Özgür Kadın Hareketi (Tevgera Jinên Azad-TJA), kuruluşlarının 6’ncı yıl dönümüne ilişkin yazılı bir açıklama yaptı.
TJA tarihinin direniş tarihi olduğunun belirtildiği açıklamada, “Görünmez kılınanın orta yerde durduğu, sesi duyulmayanın kulakları sağır edercesine çığlıklar attığı, anlatılmayanın hakikat olup karşımıza dikildiği bu direniş, kadınların emeğiyle, yaşamıyla ilmek ilmek örüldü. Tanrıça diyarında Lilith, Varto’da Ekin Wan, Dersim’de Zarife, Silopi’de Taybet ana, Lelikan’da Beritan, Şengal ve Efrin’de kayıp kadınlar, Amed zindanında Sakine.

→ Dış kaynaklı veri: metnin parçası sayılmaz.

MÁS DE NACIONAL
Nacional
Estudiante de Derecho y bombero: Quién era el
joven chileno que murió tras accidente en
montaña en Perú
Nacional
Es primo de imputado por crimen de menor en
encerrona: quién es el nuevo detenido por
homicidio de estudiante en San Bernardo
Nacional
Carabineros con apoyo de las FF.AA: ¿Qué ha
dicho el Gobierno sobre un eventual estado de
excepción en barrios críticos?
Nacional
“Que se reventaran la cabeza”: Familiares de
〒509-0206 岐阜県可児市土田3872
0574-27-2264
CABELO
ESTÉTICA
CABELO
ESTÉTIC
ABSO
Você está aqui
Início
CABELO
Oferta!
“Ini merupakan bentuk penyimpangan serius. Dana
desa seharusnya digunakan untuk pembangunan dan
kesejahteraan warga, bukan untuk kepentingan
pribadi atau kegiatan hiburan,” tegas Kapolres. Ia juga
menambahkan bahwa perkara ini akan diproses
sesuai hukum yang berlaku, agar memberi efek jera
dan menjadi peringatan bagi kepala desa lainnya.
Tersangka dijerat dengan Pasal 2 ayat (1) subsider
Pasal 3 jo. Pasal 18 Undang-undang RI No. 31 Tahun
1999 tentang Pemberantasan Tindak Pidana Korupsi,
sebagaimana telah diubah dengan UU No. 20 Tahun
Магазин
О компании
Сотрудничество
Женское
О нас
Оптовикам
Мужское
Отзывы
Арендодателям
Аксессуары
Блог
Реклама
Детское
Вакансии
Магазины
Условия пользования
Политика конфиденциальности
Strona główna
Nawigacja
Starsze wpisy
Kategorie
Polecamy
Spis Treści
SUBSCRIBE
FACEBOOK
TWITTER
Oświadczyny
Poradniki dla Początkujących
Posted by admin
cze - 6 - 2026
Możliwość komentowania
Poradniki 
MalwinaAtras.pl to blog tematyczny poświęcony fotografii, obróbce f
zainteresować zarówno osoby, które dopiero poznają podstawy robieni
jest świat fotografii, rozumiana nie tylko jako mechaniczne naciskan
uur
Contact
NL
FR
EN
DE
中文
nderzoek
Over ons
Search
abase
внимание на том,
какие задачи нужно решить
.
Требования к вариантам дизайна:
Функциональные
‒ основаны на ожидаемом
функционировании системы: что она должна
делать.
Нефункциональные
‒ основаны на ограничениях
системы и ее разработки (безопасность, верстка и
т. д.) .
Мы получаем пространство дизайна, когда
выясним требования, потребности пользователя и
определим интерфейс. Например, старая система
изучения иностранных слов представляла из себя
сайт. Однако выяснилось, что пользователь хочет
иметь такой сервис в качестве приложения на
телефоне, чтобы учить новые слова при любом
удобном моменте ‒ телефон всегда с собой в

Bizler kadın direnişinin ve öfkesinin tohumlarıyız. Binlerce yıl önce toprağa düşen, büyüyen ve kendini daima yeniden yaratan” ifadelerine yer verildi.
KADIN MÜCADELSİNDE YERİNİ ALDI
Biat etmemek, baskı ve sindirme politikalarına boyun eğmemenin mücadelelerinin en büyük kazanımı olduğunun belirtildiği açıklamada, “Kürt kadın hareketi, 20 Kasım 2016 tarihinde OHAL adı altında dayatılan soykırım ve asimilasyon perdesini kaldırarak DBP Kadın Meclisi’nin çağrısıyla yola çıkmış ve ‘Em li hemberi darbeyan tekoşina xwe bi rexistin dikin’ (Darbelere karşı mücadelemizi örgütlüyoruz) şiarıyla Kürdistan, Türkiye ve dünya kadın örgütlerinden çok sayıda değerli kadının katılımıyla yeniden örgütlenme hamlesi ile tarihsel kadın mücadelesindeki yerini bu kez TJA ismiyle almıştır” diye belirtildi.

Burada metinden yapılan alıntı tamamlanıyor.